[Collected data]
'''

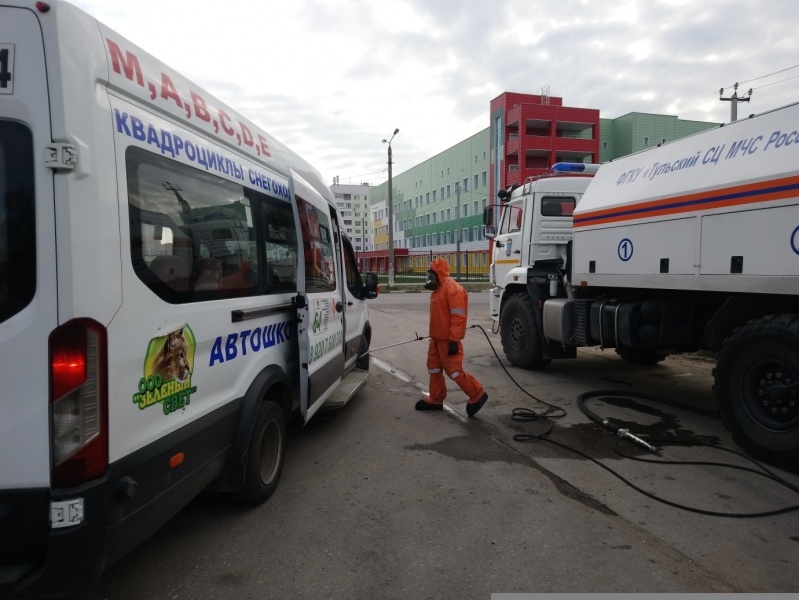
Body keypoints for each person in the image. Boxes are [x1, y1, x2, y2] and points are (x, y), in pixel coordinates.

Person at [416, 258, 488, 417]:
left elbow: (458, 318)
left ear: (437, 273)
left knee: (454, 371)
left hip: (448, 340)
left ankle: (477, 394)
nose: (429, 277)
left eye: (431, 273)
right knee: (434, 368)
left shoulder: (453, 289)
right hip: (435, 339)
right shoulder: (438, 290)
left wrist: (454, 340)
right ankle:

'''

◆ Problem description
Whenever the string "left" turns up in a line above, copy that line out.

◆ Solution to this exercise
left elbow: (458, 318)
left ear: (437, 273)
left knee: (454, 371)
left hip: (448, 340)
left ankle: (477, 394)
left eye: (431, 273)
left shoulder: (453, 289)
left wrist: (454, 340)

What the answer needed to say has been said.